Circuit design text data:
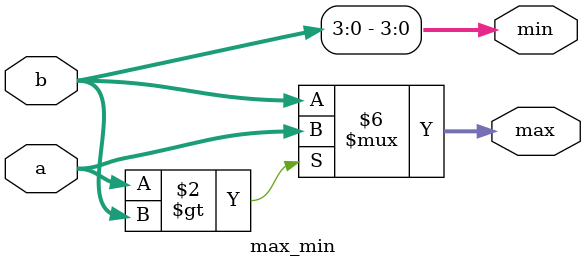
<source format=sv>
/* -----------------------------------------------------------------------------
* Project Name   : Architectures of Processor Systems (APS) lab work
* Organization   : National Research University of Electronic Technology (MIET)
* Department     : Institute of Microdevices and Control Systems
* Author(s)      : Andrei Solodovnikov
* Email(s)       : hepoh@org.miet.ru

See https://github.com/MPSU/APS/blob/master/LICENSE file for licensing details.
* ------------------------------------------------------------------------------
*/
module max_min(
  input  logic [31:0] a,
  input  logic [31:0] b,
  output logic [31:0] max,
  output logic [ 3:0] min
);

  always_comb begin
    if(a > b) begin
      max = a;
      min = b;
    end
    else begin
      max = b;
      min = b;
    end
  end

endmodule
</source>
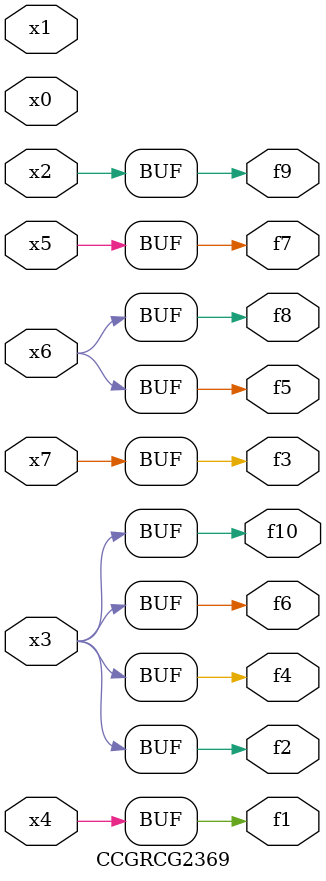
<source format=v>
module CCGRCG2369(
	input x0, x1, x2, x3, x4, x5, x6, x7,
	output f1, f2, f3, f4, f5, f6, f7, f8, f9, f10
);
	assign f1 = x4;
	assign f2 = x3;
	assign f3 = x7;
	assign f4 = x3;
	assign f5 = x6;
	assign f6 = x3;
	assign f7 = x5;
	assign f8 = x6;
	assign f9 = x2;
	assign f10 = x3;
endmodule

</source>
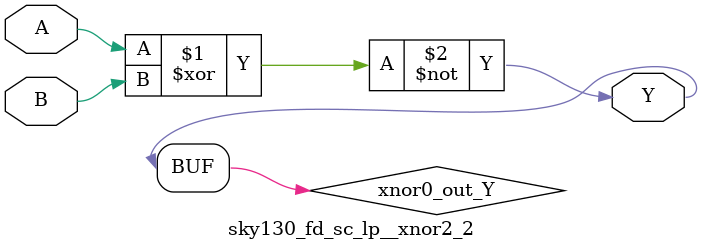
<source format=v>
/*
 * Copyright 2020 The SkyWater PDK Authors
 *
 * Licensed under the Apache License, Version 2.0 (the "License");
 * you may not use this file except in compliance with the License.
 * You may obtain a copy of the License at
 *
 *     https://www.apache.org/licenses/LICENSE-2.0
 *
 * Unless required by applicable law or agreed to in writing, software
 * distributed under the License is distributed on an "AS IS" BASIS,
 * WITHOUT WARRANTIES OR CONDITIONS OF ANY KIND, either express or implied.
 * See the License for the specific language governing permissions and
 * limitations under the License.
 *
 * SPDX-License-Identifier: Apache-2.0
*/


`ifndef SKY130_FD_SC_LP__XNOR2_2_FUNCTIONAL_V
`define SKY130_FD_SC_LP__XNOR2_2_FUNCTIONAL_V

/**
 * xnor2: 2-input exclusive NOR.
 *
 *        Y = !(A ^ B)
 *
 * Verilog simulation functional model.
 */

`timescale 1ns / 1ps
`default_nettype none

`celldefine
module sky130_fd_sc_lp__xnor2_2 (
    Y,
    A,
    B
);

    // Module ports
    output Y;
    input  A;
    input  B;

    // Local signals
    wire xnor0_out_Y;

    //   Name   Output       Other arguments
    xnor xnor0 (xnor0_out_Y, A, B           );
    buf  buf0  (Y          , xnor0_out_Y    );

endmodule
`endcelldefine

`default_nettype wire
`endif  // SKY130_FD_SC_LP__XNOR2_2_FUNCTIONAL_V

</source>
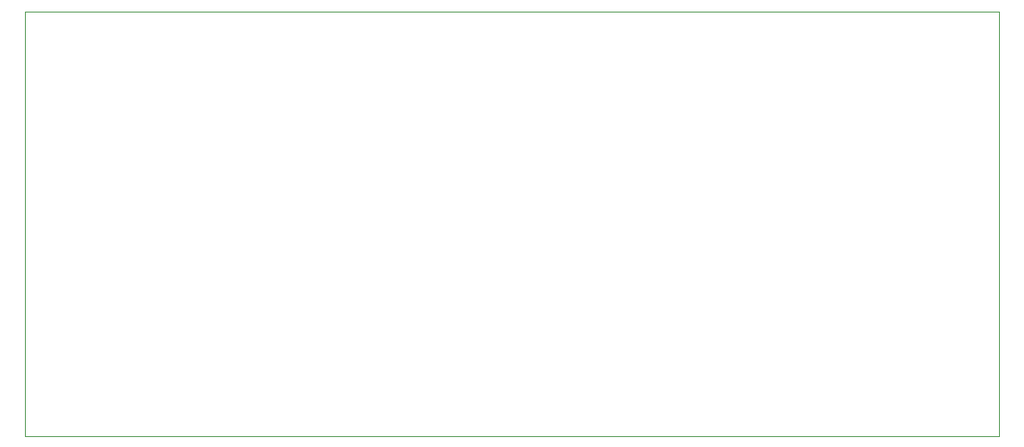
<source format=gm1>
G04 #@! TF.GenerationSoftware,KiCad,Pcbnew,(6.0.9)*
G04 #@! TF.CreationDate,2022-11-21T20:36:18+01:00*
G04 #@! TF.ProjectId,PMOD proto board,504d4f44-2070-4726-9f74-6f20626f6172,V1.0*
G04 #@! TF.SameCoordinates,Original*
G04 #@! TF.FileFunction,Profile,NP*
%FSLAX46Y46*%
G04 Gerber Fmt 4.6, Leading zero omitted, Abs format (unit mm)*
G04 Created by KiCad (PCBNEW (6.0.9)) date 2022-11-21 20:36:18*
%MOMM*%
%LPD*%
G01*
G04 APERTURE LIST*
G04 #@! TA.AperFunction,Profile*
%ADD10C,0.100000*%
G04 #@! TD*
G04 APERTURE END LIST*
D10*
X168910000Y-148590000D02*
X267970000Y-148590000D01*
X267970000Y-148590000D02*
X267970000Y-105410000D01*
X168910000Y-105410000D02*
X168910000Y-148590000D01*
X267970000Y-105410000D02*
X168910000Y-105410000D01*
M02*

</source>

Work instruction: Your answer must consist of the entries, unchanged, with no pictures in it.

Output for this task:
<source format=sv>
/* -----------------------------------------------------------------------------
* Project Name   : Architectures of Processor Systems (APS) lab work
* Organization   : National Research University of Electronic Technology (MIET)
* Department     : Institute of Microdevices and Control Systems
* Author(s)      : Andrei Solodovnikov
* Email(s)       : hepoh@org.miet.ru

See https://github.com/MPSU/APS/blob/master/LICENSE file for licensing details.
* ------------------------------------------------------------------------------
*/
module max_min(
  input  logic [31:0] a,
  input  logic [31:0] b,
  output logic [31:0] max,
  output logic [ 3:0] min
);

  always_comb begin
    if(a > b) begin
      max = a;
      min = b;
    end
    else begin
      max = b;
      min = b;
    end
  end

endmodule
</source>
<source format=v>
module CCGRCG2369(
	input x0, x1, x2, x3, x4, x5, x6, x7,
	output f1, f2, f3, f4, f5, f6, f7, f8, f9, f10
);
	assign f1 = x4;
	assign f2 = x3;
	assign f3 = x7;
	assign f4 = x3;
	assign f5 = x6;
	assign f6 = x3;
	assign f7 = x5;
	assign f8 = x6;
	assign f9 = x2;
	assign f10 = x3;
endmodule

</source>
<source format=v>
/*
 * Copyright 2020 The SkyWater PDK Authors
 *
 * Licensed under the Apache License, Version 2.0 (the "License");
 * you may not use this file except in compliance with the License.
 * You may obtain a copy of the License at
 *
 *     https://www.apache.org/licenses/LICENSE-2.0
 *
 * Unless required by applicable law or agreed to in writing, software
 * distributed under the License is distributed on an "AS IS" BASIS,
 * WITHOUT WARRANTIES OR CONDITIONS OF ANY KIND, either express or implied.
 * See the License for the specific language governing permissions and
 * limitations under the License.
 *
 * SPDX-License-Identifier: Apache-2.0
*/


`ifndef SKY130_FD_SC_LP__XNOR2_2_FUNCTIONAL_V
`define SKY130_FD_SC_LP__XNOR2_2_FUNCTIONAL_V

/**
 * xnor2: 2-input exclusive NOR.
 *
 *        Y = !(A ^ B)
 *
 * Verilog simulation functional model.
 */

`timescale 1ns / 1ps
`default_nettype none

`celldefine
module sky130_fd_sc_lp__xnor2_2 (
    Y,
    A,
    B
);

    // Module ports
    output Y;
    input  A;
    input  B;

    // Local signals
    wire xnor0_out_Y;

    //   Name   Output       Other arguments
    xnor xnor0 (xnor0_out_Y, A, B           );
    buf  buf0  (Y          , xnor0_out_Y    );

endmodule
`endcelldefine

`default_nettype wire
`endif  // SKY130_FD_SC_LP__XNOR2_2_FUNCTIONAL_V

</source>
<source format=gm1>
G04 #@! TF.GenerationSoftware,KiCad,Pcbnew,(6.0.9)*
G04 #@! TF.CreationDate,2022-11-21T20:36:18+01:00*
G04 #@! TF.ProjectId,PMOD proto board,504d4f44-2070-4726-9f74-6f20626f6172,V1.0*
G04 #@! TF.SameCoordinates,Original*
G04 #@! TF.FileFunction,Profile,NP*
%FSLAX46Y46*%
G04 Gerber Fmt 4.6, Leading zero omitted, Abs format (unit mm)*
G04 Created by KiCad (PCBNEW (6.0.9)) date 2022-11-21 20:36:18*
%MOMM*%
%LPD*%
G01*
G04 APERTURE LIST*
G04 #@! TA.AperFunction,Profile*
%ADD10C,0.100000*%
G04 #@! TD*
G04 APERTURE END LIST*
D10*
X168910000Y-148590000D02*
X267970000Y-148590000D01*
X267970000Y-148590000D02*
X267970000Y-105410000D01*
X168910000Y-105410000D02*
X168910000Y-148590000D01*
X267970000Y-105410000D02*
X168910000Y-105410000D01*
M02*

</source>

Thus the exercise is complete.